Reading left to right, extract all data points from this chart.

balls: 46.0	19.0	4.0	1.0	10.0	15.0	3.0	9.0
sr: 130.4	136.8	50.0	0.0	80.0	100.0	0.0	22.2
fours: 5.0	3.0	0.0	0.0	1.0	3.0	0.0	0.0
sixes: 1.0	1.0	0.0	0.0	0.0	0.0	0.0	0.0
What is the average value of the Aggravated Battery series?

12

──────────────────────────────

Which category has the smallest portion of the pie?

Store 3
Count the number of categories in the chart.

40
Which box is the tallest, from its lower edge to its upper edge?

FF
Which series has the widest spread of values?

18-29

──────────────────────────────

**Work request**
Please count the lines in the items above that contain the word "chart", treating uppercase and lowercase as different, and give only the number.

**The answer**
2